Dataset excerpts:
---

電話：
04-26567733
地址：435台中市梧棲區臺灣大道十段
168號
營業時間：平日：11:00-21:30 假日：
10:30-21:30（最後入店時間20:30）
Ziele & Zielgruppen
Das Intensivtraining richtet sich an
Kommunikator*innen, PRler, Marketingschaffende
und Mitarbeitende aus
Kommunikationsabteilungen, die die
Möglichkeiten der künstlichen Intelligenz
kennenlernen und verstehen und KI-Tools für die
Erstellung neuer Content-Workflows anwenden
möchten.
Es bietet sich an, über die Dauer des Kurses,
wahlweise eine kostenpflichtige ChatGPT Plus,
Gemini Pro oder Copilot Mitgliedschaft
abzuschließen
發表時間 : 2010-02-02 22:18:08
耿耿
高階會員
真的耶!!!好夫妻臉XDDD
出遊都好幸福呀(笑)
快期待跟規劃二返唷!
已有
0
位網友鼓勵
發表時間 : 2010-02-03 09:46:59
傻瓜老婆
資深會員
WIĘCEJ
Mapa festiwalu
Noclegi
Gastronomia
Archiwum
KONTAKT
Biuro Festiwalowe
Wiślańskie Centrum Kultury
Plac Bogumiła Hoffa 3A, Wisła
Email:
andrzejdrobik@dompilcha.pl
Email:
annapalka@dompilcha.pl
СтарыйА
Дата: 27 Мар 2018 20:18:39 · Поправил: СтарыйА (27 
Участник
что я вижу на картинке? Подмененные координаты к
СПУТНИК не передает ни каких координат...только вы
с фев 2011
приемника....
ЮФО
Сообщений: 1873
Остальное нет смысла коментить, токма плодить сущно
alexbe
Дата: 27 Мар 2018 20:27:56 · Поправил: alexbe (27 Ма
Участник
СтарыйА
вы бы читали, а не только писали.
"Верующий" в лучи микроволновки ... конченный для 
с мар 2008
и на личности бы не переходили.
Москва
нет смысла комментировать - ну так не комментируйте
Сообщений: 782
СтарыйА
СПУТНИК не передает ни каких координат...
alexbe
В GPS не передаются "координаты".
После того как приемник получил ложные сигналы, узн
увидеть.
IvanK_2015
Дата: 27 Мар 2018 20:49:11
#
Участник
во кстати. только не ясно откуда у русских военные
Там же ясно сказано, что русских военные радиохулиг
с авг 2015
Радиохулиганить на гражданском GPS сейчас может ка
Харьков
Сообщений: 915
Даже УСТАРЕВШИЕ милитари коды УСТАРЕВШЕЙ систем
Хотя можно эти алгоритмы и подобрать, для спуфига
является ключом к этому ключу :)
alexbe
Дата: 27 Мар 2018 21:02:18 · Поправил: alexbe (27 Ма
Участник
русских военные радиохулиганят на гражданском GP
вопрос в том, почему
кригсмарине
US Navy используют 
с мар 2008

---

Exercise directions:
Copy every item above word for word, keeping each line as it appears.

Answer below:
電話：
04-26567733
地址：435台中市梧棲區臺灣大道十段
168號
營業時間：平日：11:00-21:30 假日：
10:30-21:30（最後入店時間20:30）
Ziele & Zielgruppen
Das Intensivtraining richtet sich an
Kommunikator*innen, PRler, Marketingschaffende
und Mitarbeitende aus
Kommunikationsabteilungen, die die
Möglichkeiten der künstlichen Intelligenz
kennenlernen und verstehen und KI-Tools für die
Erstellung neuer Content-Workflows anwenden
möchten.
Es bietet sich an, über die Dauer des Kurses,
wahlweise eine kostenpflichtige ChatGPT Plus,
Gemini Pro oder Copilot Mitgliedschaft
abzuschließen
發表時間 : 2010-02-02 22:18:08
耿耿
高階會員
真的耶!!!好夫妻臉XDDD
出遊都好幸福呀(笑)
快期待跟規劃二返唷!
已有
0
位網友鼓勵
發表時間 : 2010-02-03 09:46:59
傻瓜老婆
資深會員
WIĘCEJ
Mapa festiwalu
Noclegi
Gastronomia
Archiwum
KONTAKT
Biuro Festiwalowe
Wiślańskie Centrum Kultury
Plac Bogumiła Hoffa 3A, Wisła
Email:
andrzejdrobik@dompilcha.pl
Email:
annapalka@dompilcha.pl
СтарыйА
Дата: 27 Мар 2018 20:18:39 · Поправил: СтарыйА (27 
Участник
что я вижу на картинке? Подмененные координаты к
СПУТНИК не передает ни каких координат...только вы
с фев 2011
приемника....
ЮФО
Сообщений: 1873
Остальное нет смысла коментить, токма плодить сущно
alexbe
Дата: 27 Мар 2018 20:27:56 · Поправил: alexbe (27 Ма
Участник
СтарыйА
вы бы читали, а не только писали.
"Верующий" в лучи микроволновки ... конченный для 
с мар 2008
и на личности бы не переходили.
Москва
нет смысла комментировать - ну так не комментируйте
Сообщений: 782
СтарыйА
СПУТНИК не передает ни каких координат...
alexbe
В GPS не передаются "координаты".
После того как приемник получил ложные сигналы, узн
увидеть.
IvanK_2015
Дата: 27 Мар 2018 20:49:11
#
Участник
во кстати. только не ясно откуда у русских военные
Там же ясно сказано, что русских военные радиохулиг
с авг 2015
Радиохулиганить на гражданском GPS сейчас может ка
Харьков
Сообщений: 915
Даже УСТАРЕВШИЕ милитари коды УСТАРЕВШЕЙ систем
Хотя можно эти алгоритмы и подобрать, для спуфига
является ключом к этому ключу :)
alexbe
Дата: 27 Мар 2018 21:02:18 · Поправил: alexbe (27 Ма
Участник
русских военные радиохулиганят на гражданском GP
вопрос в том, почему
кригсмарине
US Navy используют 
с мар 2008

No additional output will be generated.